In these nascent stages, though, its unique character design and shoujo label made "Sailor Moon" a risk.

"I have to say when we first took on 'Sailor Moon,' we knew it was going to be a challenge for our market place," says Robby London, executive vice president of creative affairs at DIC.

But DIC took a chance after witnessing its popularity in so many other countries such as Italy, Spain and much of Asia.

"Its track record of success in other places was so compelling that there must have been something about it that's magic ... It grabs people in a way I can't explain," London says.

Today, the underdog reigns as "Sailor Moon" has gone on to garner millions of worldwide fans, who have devoted thousands of websites to the show. On American television, "Sailor Moon" rose to become the number one show with teens, gaining massive popularity on the Cartoon Network. Even the band Barenaked Ladies mentions the cartoon superheroes in their hit song "One Week."

However, "Sailor Moon's" success came after several stations cancelled the syndicated series.
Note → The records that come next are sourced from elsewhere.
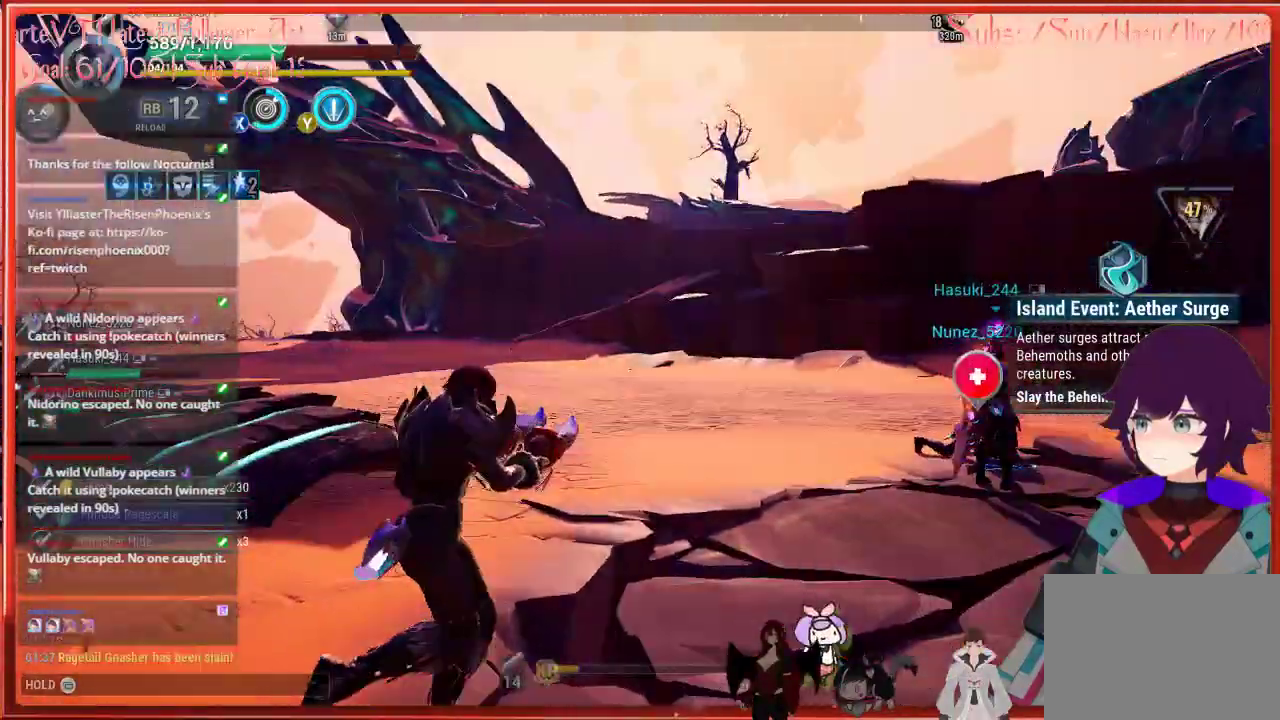
{"buttons": [], "left_stick": "right", "right_stick": "center", "events": []}
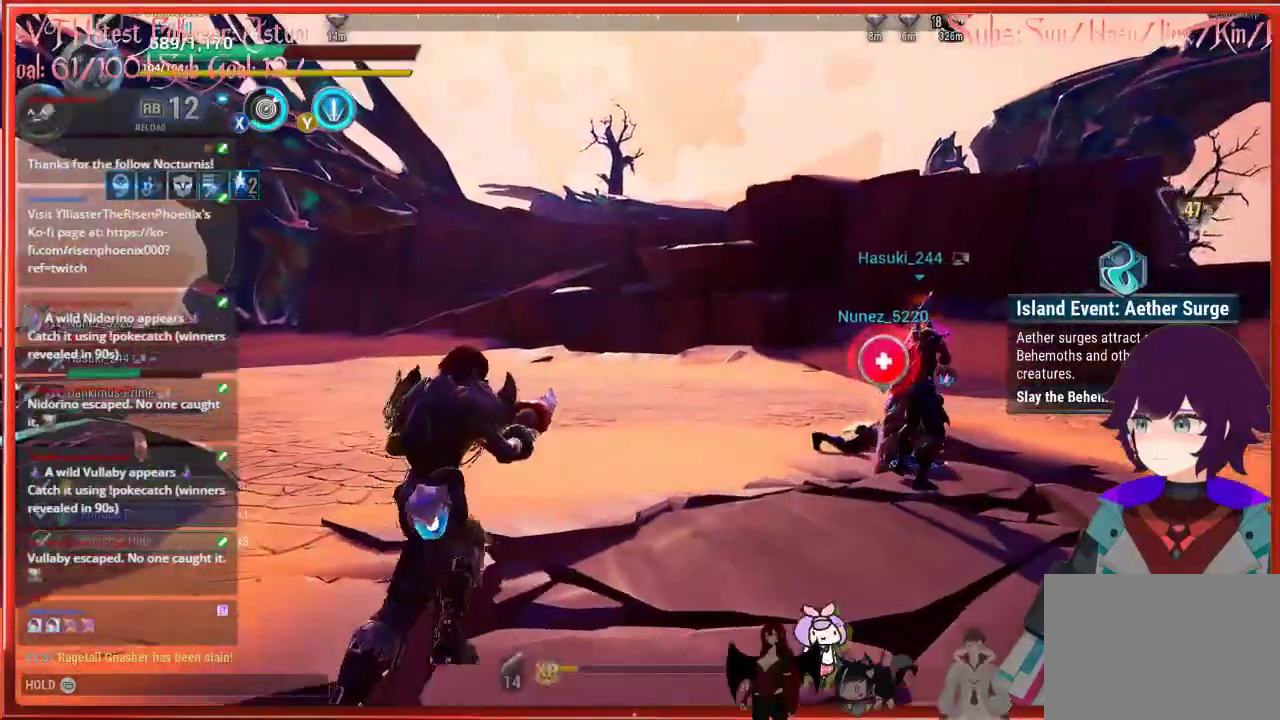
{"buttons": [], "left_stick": "right", "right_stick": "center", "events": []}
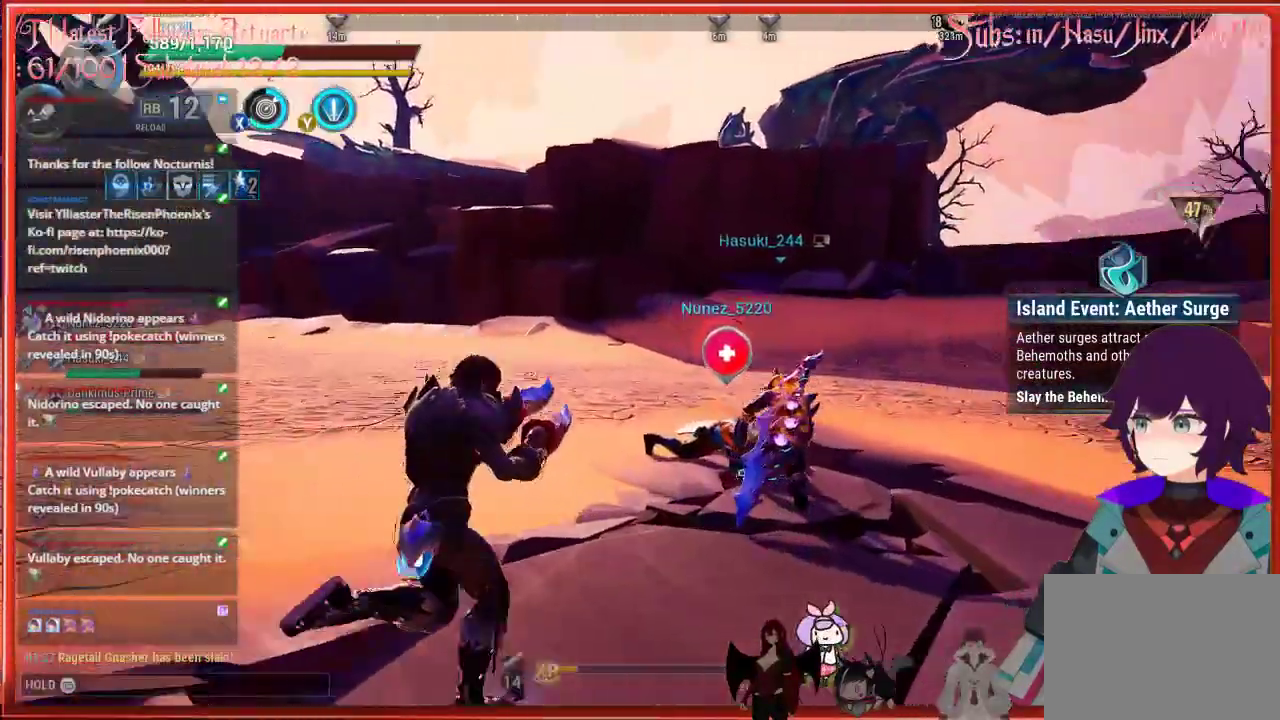
{"buttons": [], "left_stick": "up", "right_stick": "down-right", "events": [[50, "left_stick", "up"], [383, "right_stick", "down-right"]]}
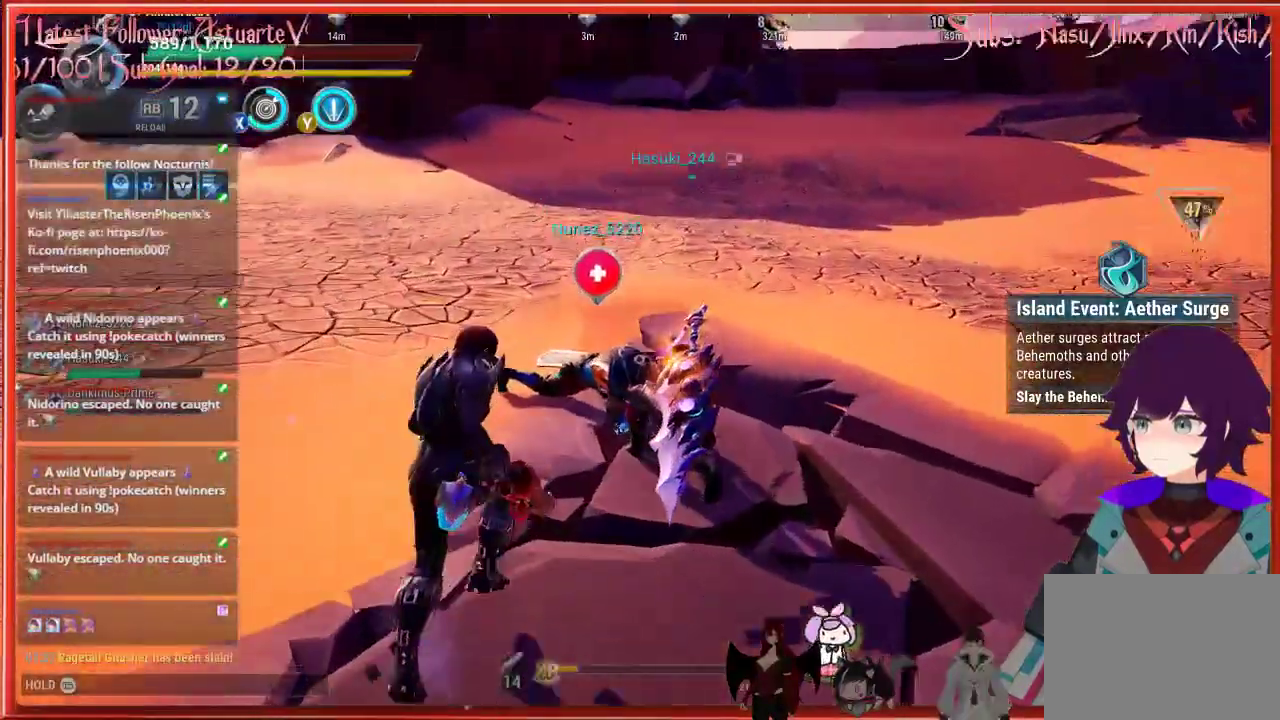
{"buttons": [], "left_stick": "up", "right_stick": "down-right", "events": []}
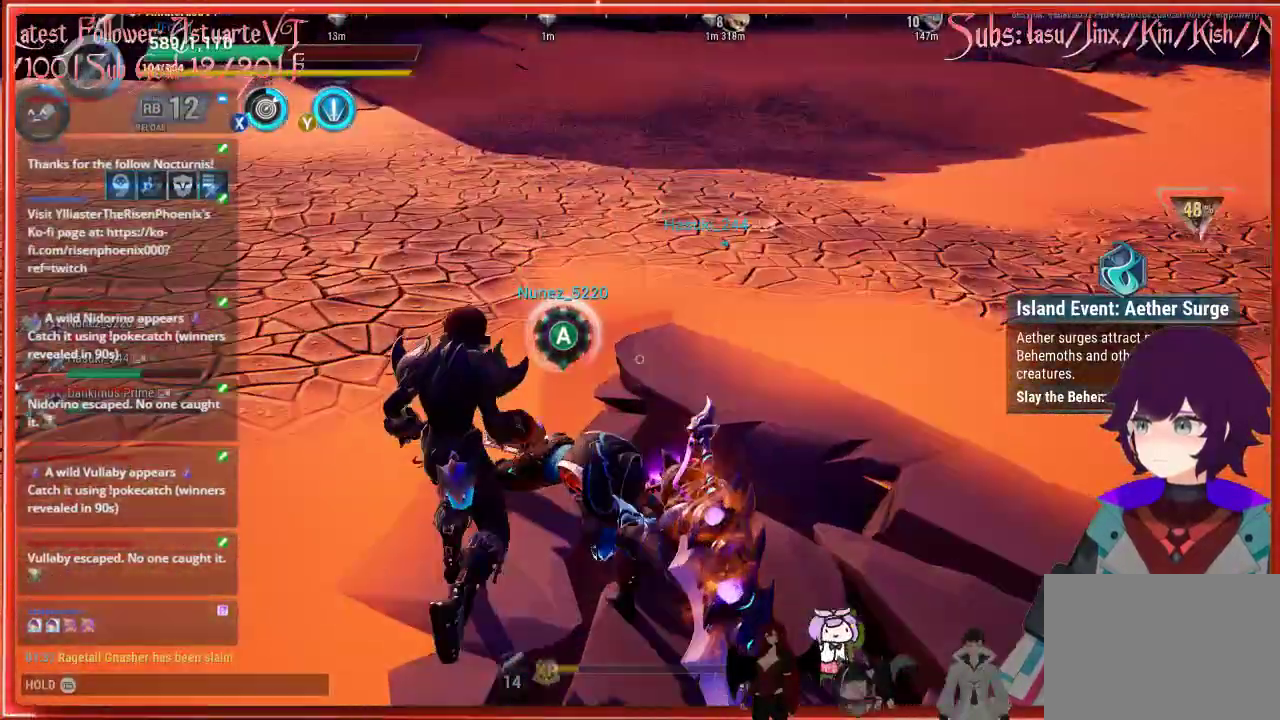
{"buttons": ["A"], "left_stick": "center", "right_stick": "center", "events": [[33, "right_stick", "center"], [217, "A", "down"], [217, "left_stick", "center"]]}
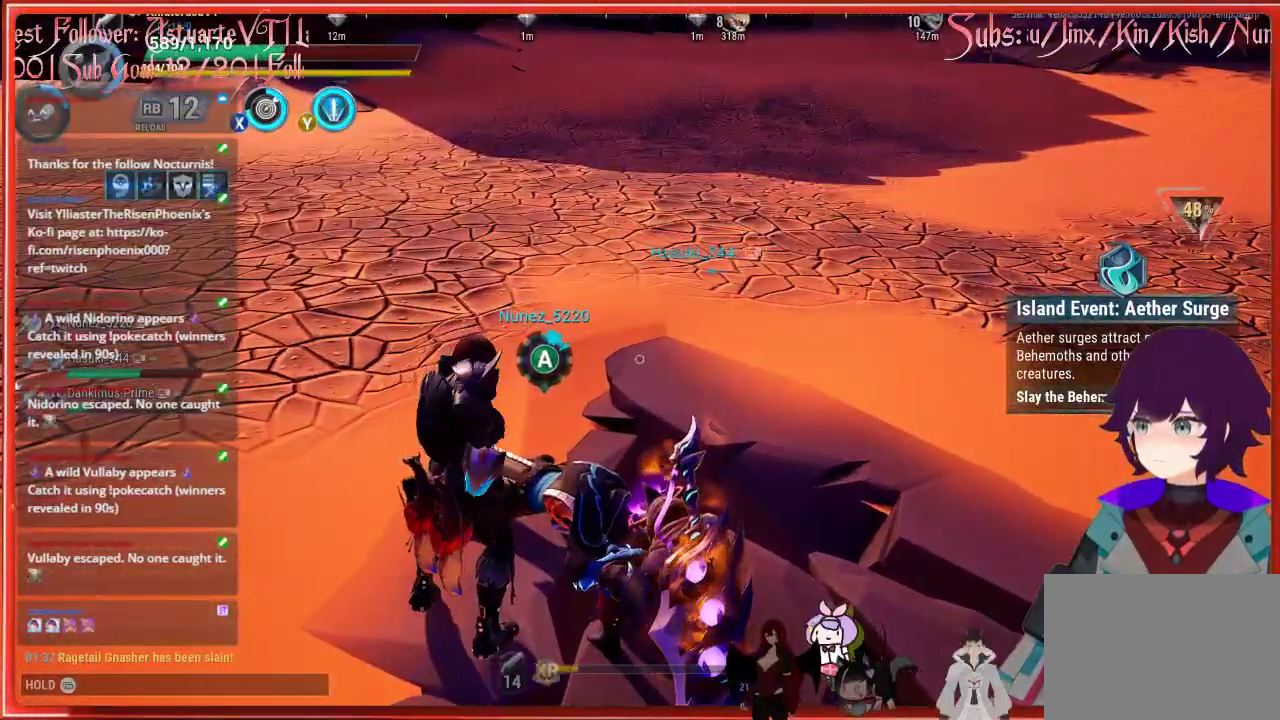
{"buttons": ["A"], "left_stick": "center", "right_stick": "center", "events": []}
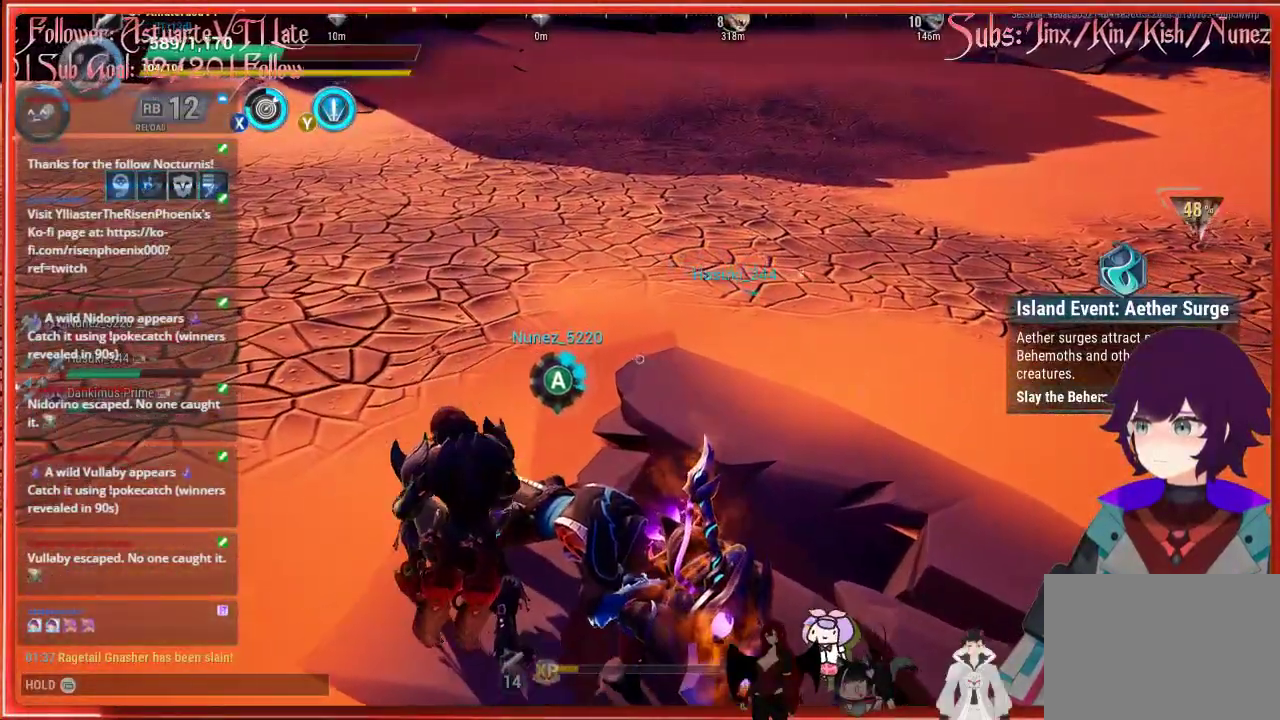
{"buttons": ["A"], "left_stick": "center", "right_stick": "center", "events": []}
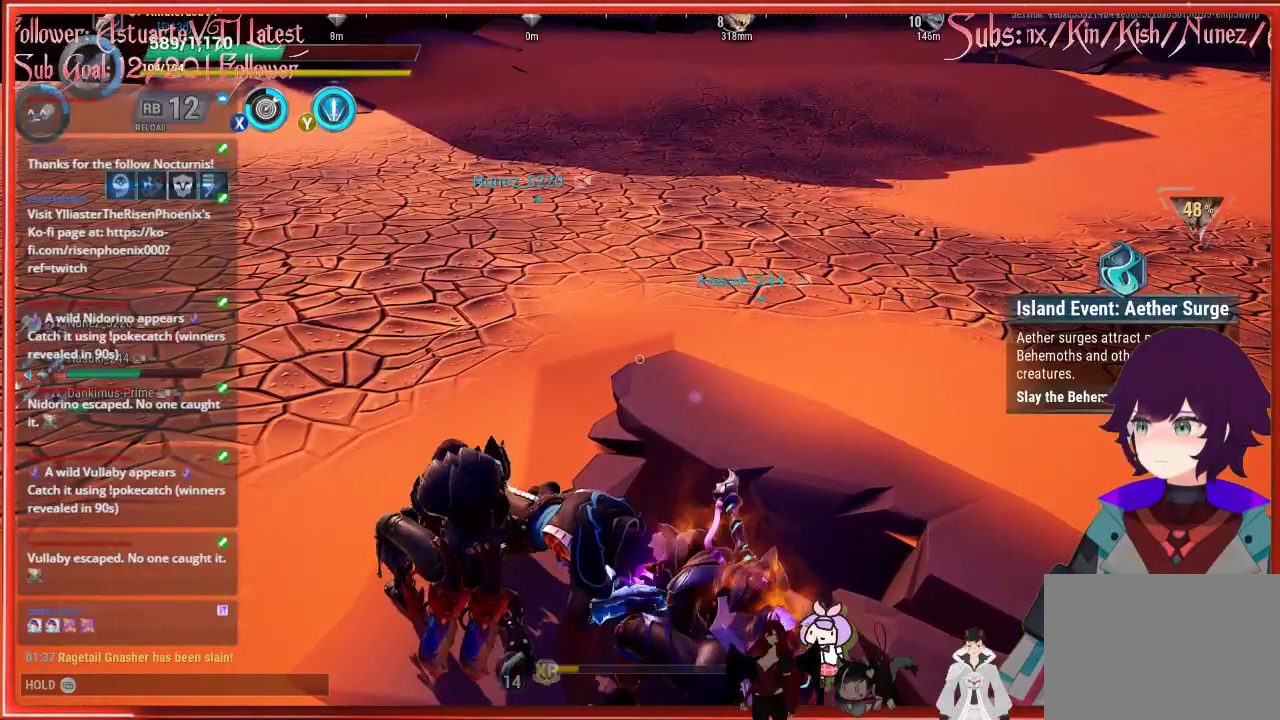
{"buttons": [], "left_stick": "center", "right_stick": "center", "events": [[500, "A", "up"]]}
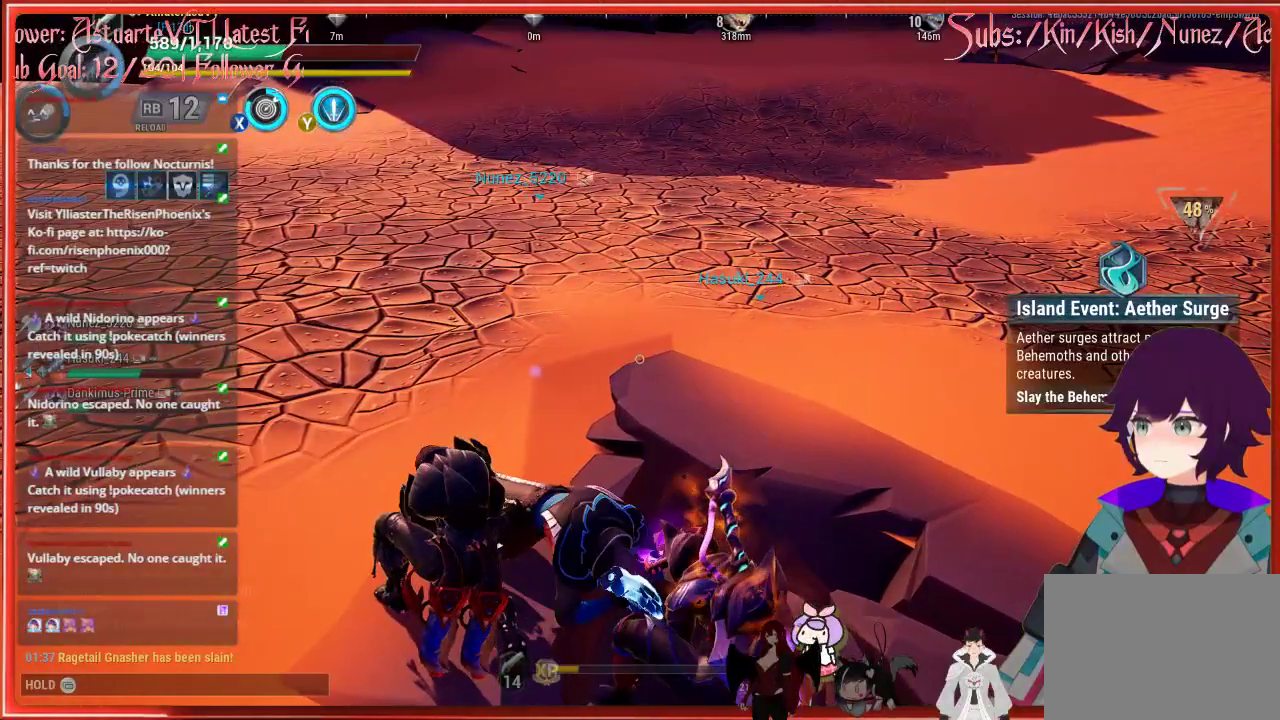
{"buttons": [], "left_stick": "left", "right_stick": "left", "events": [[83, "left_stick", "left"], [450, "right_stick", "left"]]}
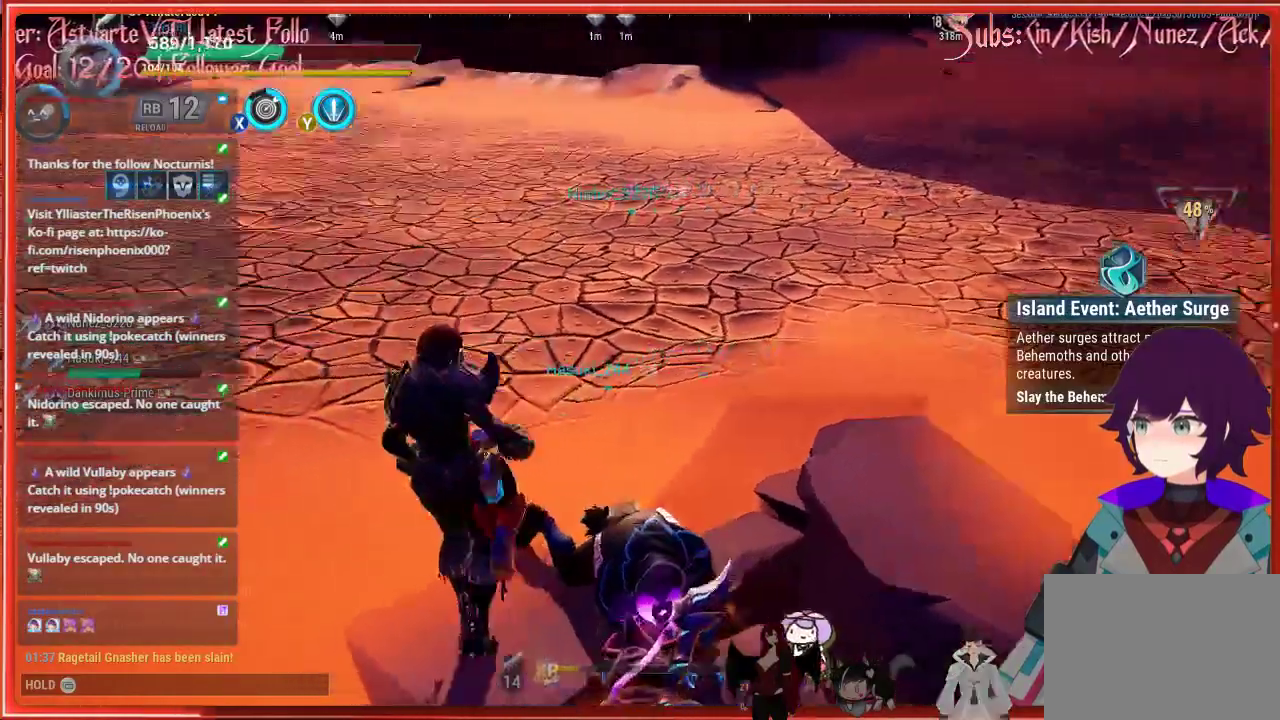
{"buttons": [], "left_stick": "left", "right_stick": "left", "events": []}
But bad time slots never gave the show a chance to find an audience, according to Chris Hallowell, managing director of syndicator Program Exchange, who found the cult favorite a fitting venue on the Cartoon Network.

"It's a difficult market, and it did as well as (programmers) thought," Hallowell says. "'Sailor Moon' didn't have the casual fans that inflate rating numbers; it has the avid fans - it doesn't show up that somebody's much more personally invested in the show in the numbers necesarily, it showed up on the stations' switchboards when they started to take it off and fans started to call in and write letters."